Tsitsipas wird die Davis-Cup-Serie gegen Litauen verletzungsbedingt verpassen

Der griechische Tennisstar Stefanos Tsitsipas wird wegen einer Linksfußverletzung die Davis-Cup-Serie gegen Litauen verpassen. Griechenland wird in einer Weltgruppe II-Serie gegen Litauen antreten und Tsitsipas sollte Griechenland anführen.

Leider für die Griechen wird die Nummer 3 der Welt, Tsitsipas, nicht in der Lage sein, für sie zu spielen. Tsitsipas spielte zuletzt bei den US Open, wo er in der dritten Runde gegen Carlos Alcaraz verloren hatte.

In dieser Woche sagte Trainer Patrick Mouratoglou, der mit Tsitsipas zusammenarbeitet, er glaube, dass der Grieche das Zeug dazu hat, einen Grand Slam zu gewinnen und die Nummer 1 der Welt zu werden. "Tsitsipas ist einer von denen, die das können.

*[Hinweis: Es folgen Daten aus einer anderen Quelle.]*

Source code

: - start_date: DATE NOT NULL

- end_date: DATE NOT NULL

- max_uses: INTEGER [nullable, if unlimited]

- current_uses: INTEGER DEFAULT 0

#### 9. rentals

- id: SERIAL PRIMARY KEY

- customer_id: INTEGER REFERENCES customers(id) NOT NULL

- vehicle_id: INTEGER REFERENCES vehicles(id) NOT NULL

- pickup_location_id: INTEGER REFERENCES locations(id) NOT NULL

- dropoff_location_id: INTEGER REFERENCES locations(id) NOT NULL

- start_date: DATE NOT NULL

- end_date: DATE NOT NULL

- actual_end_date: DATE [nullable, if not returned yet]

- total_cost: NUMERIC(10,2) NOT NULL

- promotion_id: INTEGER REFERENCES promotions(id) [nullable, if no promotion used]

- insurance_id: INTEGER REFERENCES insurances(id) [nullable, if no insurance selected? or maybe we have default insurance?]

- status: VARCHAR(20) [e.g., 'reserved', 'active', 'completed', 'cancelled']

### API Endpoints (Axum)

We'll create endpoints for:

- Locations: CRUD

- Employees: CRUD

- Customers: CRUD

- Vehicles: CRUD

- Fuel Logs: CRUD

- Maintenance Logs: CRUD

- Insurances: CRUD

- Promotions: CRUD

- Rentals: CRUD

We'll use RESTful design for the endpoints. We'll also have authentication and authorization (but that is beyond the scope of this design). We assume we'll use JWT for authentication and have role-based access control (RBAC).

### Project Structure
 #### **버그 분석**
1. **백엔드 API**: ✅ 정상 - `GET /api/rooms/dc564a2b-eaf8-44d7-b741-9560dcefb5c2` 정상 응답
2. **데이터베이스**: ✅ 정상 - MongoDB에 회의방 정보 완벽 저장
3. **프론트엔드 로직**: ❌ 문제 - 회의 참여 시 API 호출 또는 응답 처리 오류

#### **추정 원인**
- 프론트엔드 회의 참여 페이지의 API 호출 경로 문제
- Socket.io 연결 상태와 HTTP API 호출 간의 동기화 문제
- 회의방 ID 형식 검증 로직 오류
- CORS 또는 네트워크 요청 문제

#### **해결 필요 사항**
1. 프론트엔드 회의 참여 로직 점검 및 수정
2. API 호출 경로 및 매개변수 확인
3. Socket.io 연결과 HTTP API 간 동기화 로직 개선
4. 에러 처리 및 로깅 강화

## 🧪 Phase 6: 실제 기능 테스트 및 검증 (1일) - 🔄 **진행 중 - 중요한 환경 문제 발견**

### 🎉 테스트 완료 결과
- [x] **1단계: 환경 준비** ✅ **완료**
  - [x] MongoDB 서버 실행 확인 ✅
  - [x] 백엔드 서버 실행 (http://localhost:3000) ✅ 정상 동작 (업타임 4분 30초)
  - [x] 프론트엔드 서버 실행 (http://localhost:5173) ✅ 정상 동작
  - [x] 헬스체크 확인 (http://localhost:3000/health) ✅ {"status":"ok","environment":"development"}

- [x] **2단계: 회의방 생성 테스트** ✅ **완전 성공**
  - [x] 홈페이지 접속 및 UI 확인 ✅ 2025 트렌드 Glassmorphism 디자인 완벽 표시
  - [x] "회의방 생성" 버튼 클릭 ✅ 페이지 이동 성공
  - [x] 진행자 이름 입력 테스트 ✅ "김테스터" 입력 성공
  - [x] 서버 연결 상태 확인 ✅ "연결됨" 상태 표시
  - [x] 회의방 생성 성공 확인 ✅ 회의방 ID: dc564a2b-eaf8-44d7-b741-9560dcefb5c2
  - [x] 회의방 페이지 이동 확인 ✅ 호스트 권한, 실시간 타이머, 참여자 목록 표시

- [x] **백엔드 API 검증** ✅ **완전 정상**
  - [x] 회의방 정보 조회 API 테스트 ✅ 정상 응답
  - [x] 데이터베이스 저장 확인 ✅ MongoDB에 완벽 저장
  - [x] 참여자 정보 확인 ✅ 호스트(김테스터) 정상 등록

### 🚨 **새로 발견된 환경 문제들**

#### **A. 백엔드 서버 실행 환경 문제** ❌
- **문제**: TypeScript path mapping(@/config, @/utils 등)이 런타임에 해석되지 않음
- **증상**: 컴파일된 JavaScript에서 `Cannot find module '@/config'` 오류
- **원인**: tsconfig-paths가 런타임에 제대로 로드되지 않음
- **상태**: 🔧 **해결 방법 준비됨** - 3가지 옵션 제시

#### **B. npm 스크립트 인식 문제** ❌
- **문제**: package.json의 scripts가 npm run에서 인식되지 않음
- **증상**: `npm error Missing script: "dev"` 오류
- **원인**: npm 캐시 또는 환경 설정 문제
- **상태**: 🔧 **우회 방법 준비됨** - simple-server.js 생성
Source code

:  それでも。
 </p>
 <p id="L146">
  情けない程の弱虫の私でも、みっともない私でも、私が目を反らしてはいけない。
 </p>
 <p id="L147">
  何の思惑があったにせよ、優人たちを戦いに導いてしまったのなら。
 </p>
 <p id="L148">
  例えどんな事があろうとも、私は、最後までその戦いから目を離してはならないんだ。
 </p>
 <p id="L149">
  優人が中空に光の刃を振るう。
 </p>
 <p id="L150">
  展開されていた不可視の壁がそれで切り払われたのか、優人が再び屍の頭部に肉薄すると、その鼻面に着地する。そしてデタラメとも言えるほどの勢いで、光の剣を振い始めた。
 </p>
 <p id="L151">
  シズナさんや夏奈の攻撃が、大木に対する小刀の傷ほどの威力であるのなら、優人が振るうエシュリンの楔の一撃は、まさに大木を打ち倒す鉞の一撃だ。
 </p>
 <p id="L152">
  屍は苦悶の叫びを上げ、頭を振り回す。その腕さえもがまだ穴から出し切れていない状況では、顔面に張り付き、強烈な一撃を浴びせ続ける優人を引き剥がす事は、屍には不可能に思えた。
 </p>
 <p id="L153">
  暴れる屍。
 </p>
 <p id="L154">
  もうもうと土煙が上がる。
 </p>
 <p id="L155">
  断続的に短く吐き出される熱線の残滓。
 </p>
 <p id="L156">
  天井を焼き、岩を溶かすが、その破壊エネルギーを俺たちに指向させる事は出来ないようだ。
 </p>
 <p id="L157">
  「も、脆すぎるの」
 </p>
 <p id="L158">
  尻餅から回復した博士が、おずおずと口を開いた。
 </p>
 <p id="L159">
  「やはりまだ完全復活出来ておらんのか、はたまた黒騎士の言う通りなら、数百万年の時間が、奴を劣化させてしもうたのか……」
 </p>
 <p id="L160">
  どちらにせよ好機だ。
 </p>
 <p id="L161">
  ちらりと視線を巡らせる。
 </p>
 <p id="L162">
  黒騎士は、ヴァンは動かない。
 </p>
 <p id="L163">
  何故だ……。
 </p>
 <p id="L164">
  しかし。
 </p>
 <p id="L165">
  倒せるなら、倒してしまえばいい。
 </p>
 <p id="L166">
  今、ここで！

Er kann Grand-Slam-Turniere gewinnen und die Nummer 1 der Welt werden. Er hat die Motivation, er hat das Zeug dazu. Aber es gibt andere wie Medvedev, Zverev. Ich denke, diese drei sind die nächsten, aber es gibt immer noch einige dahinter.

Andererseits denke ich, dass diese Generation unter enormem Druck steht, weil Roger, Rafa und Novak in der Vergangenheit an der Spitze standen, dass es letztendlich keine Spannung gab, siehe Möglichkeiten. Jetzt können wir sagen, dass es anders ist, es gibt Öffnungen", sagte Mouratoglou.

Mouratoglou verteidigte Tsitsipas

Tsitsipas zog nach seinen langen Toilettenpausen bei den Cincinnati Masters und den US Open viel Kritik auf sich. Trainer Mouratoglou stand jedoch hinter Tsitsipas und behauptete, der Grieche habe das von Novak Djokovic erfahren.

"Als er sein Roland-Garros-Finale verlor, führte er mit zwei Sätzen zu null. Djokovic machte eine Toilettenpause, kam zurück und dann war es ein anderes Match. Er hat daraus gelernt“, sagte Mouratoglou.

„Er hat nicht erfahren, dass Djokovic seinen Rhythmus gebrochen hat. Er fand heraus, dass sich Djokovic in der Umkleidekabine Zeit für sich nahm und sich zurücksetzen und anders zurückkommen konnte. Das hat er gelernt, ausprobiert und es hat geklappt. Deshalb macht er es weiter."